Questions on the material:
1. Return everything in the Gender Guesser forum thread from "The gender guesser" down to "Germans? The Italians?", word for word.
2. In the Gender Guesser forum thread, which analysis do the tool's instructions say to use for fiction?
3. Continue the Gender Guesser forum thread from its last post onward.

Document excerpt:
________________

Gender Guesser

PBAnnie

Really Experienced
Joined
Feb 9, 2005
Posts
128
About Gender Guesser. In 2003, a team of researchers from the Illinois Institute of Technology and Bar-Ilan University in Israel (Shlomo Argamon, Moshe Koppel, Jonathan Fine, and Anat Rachel Shimoni) developed a method to estimate gender from word usage. Their*paper*described a Bayesian network where weighted word frequencies and parts of speech could be used to estimate the gender of an author. Their approach made a distinction between fiction and non-fiction writing styles.

A simplified version of this work was implemented as the*Gender Genie*(no longer available). They showed that fewer words were needed and that writing styles varied based on the forum. For example, fiction and non-fiction differs from blogs (informal writing). Even though the genres differ, there are still gender-specific word frequencies.

In case anyone is looking for ways to make their writing appear to be written by the opposite sex, this tool and various papers written on the subject may be useful to you.

http://www.hackerfactor.com/GenderGuesser.php#Analyze

I tried it on something I wrote and it says it doesn't know what I am. Oh well...
 
Okay, so when I got to my laptop I decided maybe I'd, just for the hell of it, read the instructions on the page.

For fiction, use the "Formal" analysis.

So, "Tad's" output in chronological order, trying to be fair about who contributed to what:


Honeymoon with Mom - authors P, D and J
Genre: Formal
Female = 2263
Male = 1900
Difference = -363; 45.64%
Verdict: Weak FEMALE

Mothers Gone Wild - authors P, J and D
Genre: Formal
Female = 3483
Male = 2629
Difference = -854; 43.01%
Verdict: Weak FEMALE



The Mom Next Door - authors P and J
Genre: Formal
Female = 2759
Male = 2466
Difference = -293; 47.19%
Verdict: Weak FEMALE



Settling the Score - authors J and P
Genre: Formal
Female = 4923
Male = 3868
Difference = -1055; 43.99%
Verdict: Weak FEMALE

Hostile Makeover (in progress) - authors J and P
Genre: Formal
Female = 3200
Male = 2125
Difference = -1075; 39.9%
Verdict: FEMALE
Weak emphasis could indicate European.
 
Last edited:
Interesting. I got different results for different stories, which I guess is good, because it means my writing is adaptable. I was glad to see that the story I'm working on in first person female POV indicated "female."
 
The gender guesser has been around for a while. When I played with it before, it got mine right about half the time, maybe less.
 
" It also looks for weak emphasis -- used to distinguish European English from American English. In general, if the difference between male and female weight values is not significant (a "weak" score), then the author could be European. This is because the weight matrix is biased for distinguishing genders in American English."

Who are these Europeans of whom they speak? The French? The Germans? The Italians?
 
A Girl on the Bus
Genre: Formal
Female = 1134
Male = 731
Difference = -403; 39.19%
Verdict: FEMALE

A Girl on the Bus Part 6 (lots of sex in this chapter)
Genre: Formal
Female = 5083
Male = 2761
Difference = -2322; 35.19%
Verdict: FEMALE

Garter Belts and Cigarettes (the closest I've got to stroke)
Page 1
Genre: Formal
Female = 5685
Male = 3859
Difference = -1826; 40.43%
Verdict: Weak FEMALE

Page 2
Genre: Formal
Female = 3908
Male = 2499
Difference = -1409; 39%
Verdict: FEMALE

Well there ya go. EBs slow burn intimacy = just like a woman. I'm actually quite pleased about that.

________________

Information:
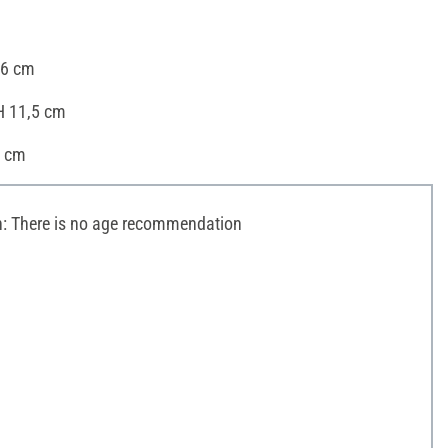
16 cm
H 11,5 cm
8 cm
 There is no age recommendation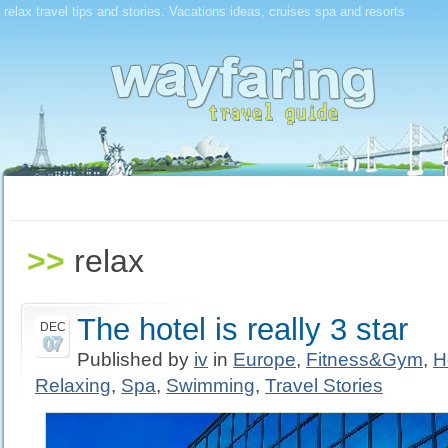
relax travel tips and stories. Vacations ideas, cruises spa and resorts
>>
relax
The hotel is really 3 star
DEC
07
Published by
iv
in
Europe
,
Fitness&Gym
,
H
Relaxing
,
Spa
,
Swimming
,
Travel Stories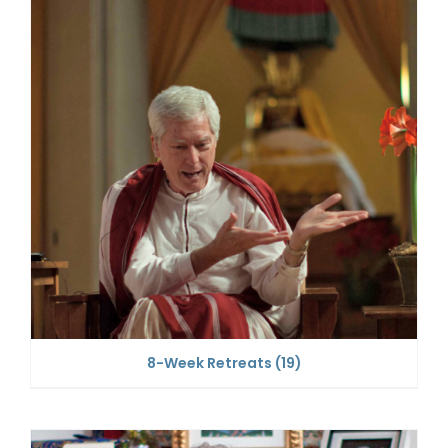
8-Week Retreats
(19)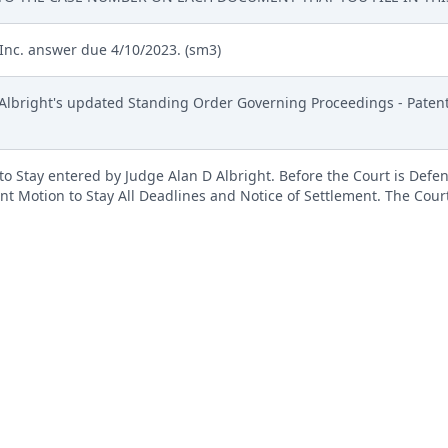
Inc. answer due 4/10/2023. (sm3)
 Albright's updated Standing Order Governing Proceedings - Patent 
 Stay entered by Judge Alan D Albright. Before the Court is Defe
int Motion to Stay All Deadlines and Notice of Settlement. The Cou
d be GRANTED. THEREFORE, it is hereby ORDERED that the motion is 
ssal papers are not filed by that date, the parties are hereby ORDERE
xt-only entry generated by the court. There is no document associate
an D Albright. (sm3)
MENT ( Filing fee $ 402 receipt number ATXWDC-17091214), filed
t, # 2 Exhibit A, # 3 Exhibit B, # 4 Exhibit C, # 5 Exhibit D, # 6 Exhi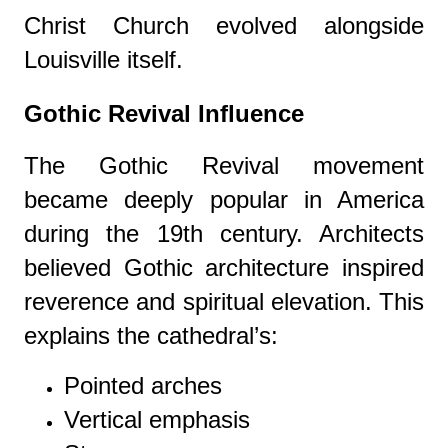
Christ Church evolved alongside
Louisville itself.
Gothic Revival Influence
The Gothic Revival movement
became deeply popular in America
during the 19th century. Architects
believed Gothic architecture inspired
reverence and spiritual elevation. This
explains the cathedral’s:
Pointed arches
Vertical emphasis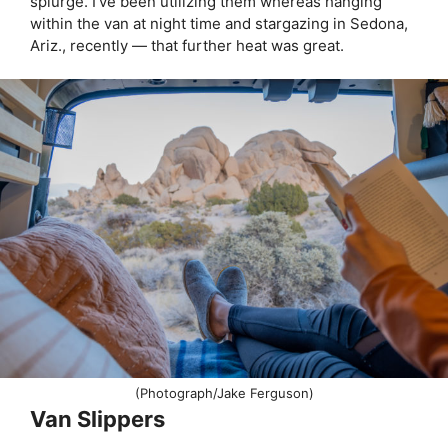
splurge. I’ve been utilizing them whereas hanging
within the van at night time and stargazing in Sedona,
Ariz., recently — that further heat was great.
(Photograph/Jake Ferguson)
Van Slippers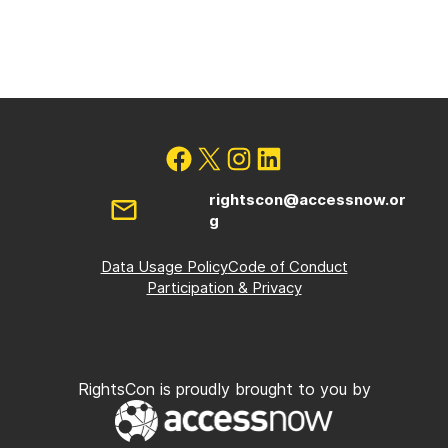
rightscon@accessnow.or
g
Data Usage Policy
Code of Conduct
Participation & Privacy
RightsCon is proudly brought to you by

________________

Set of answers:
1.
The gender guesser has been around for a while. When I played with it before, it got mine right about half the time, maybe less.
 
" It also looks for weak emphasis -- used to distinguish European English from American English. In general, if the difference between male and female weight values is not significant (a "weak" score), then the author could be European. This is because the weight matrix is biased for distinguishing genders in American English."

Who are these Europeans of whom they speak? The French? The Germans? The Italians?

2. The "Formal" analysis.

3.
Last edited:
I followed the link, and I can't find any empirical support for the guesser. Is there any reason to believe it has any accuracy? If so, I can't find it.
 
I tried a bunch of clips from stories I have posted here and results were all over the place. Most common result for Formal and Informal was "Weak Female" which my partner had to make a smart-ass remark over.

Probably just too many variables (personality, culture, age, education, life experience) that shape someone for anything like this to be really credible. But it was fun to try it out.
 
Probably just too many variables (personality, culture, age, education, life experience) that shape someone for anything like this to be really credible. But it was fun to try it out.

There was a thread not too long ago from someone having trouble writing dialog. This gender writing research won't help anyone create new dialog, but some of the results described in the paper (linked in an earlier post) could help us write dialog that's more convincingly coming from a male or female. One thing they pointed out is that women are more likely to use singular pronouns (I, you, she) and men are more likely to use plural pronouns (they, us, we.)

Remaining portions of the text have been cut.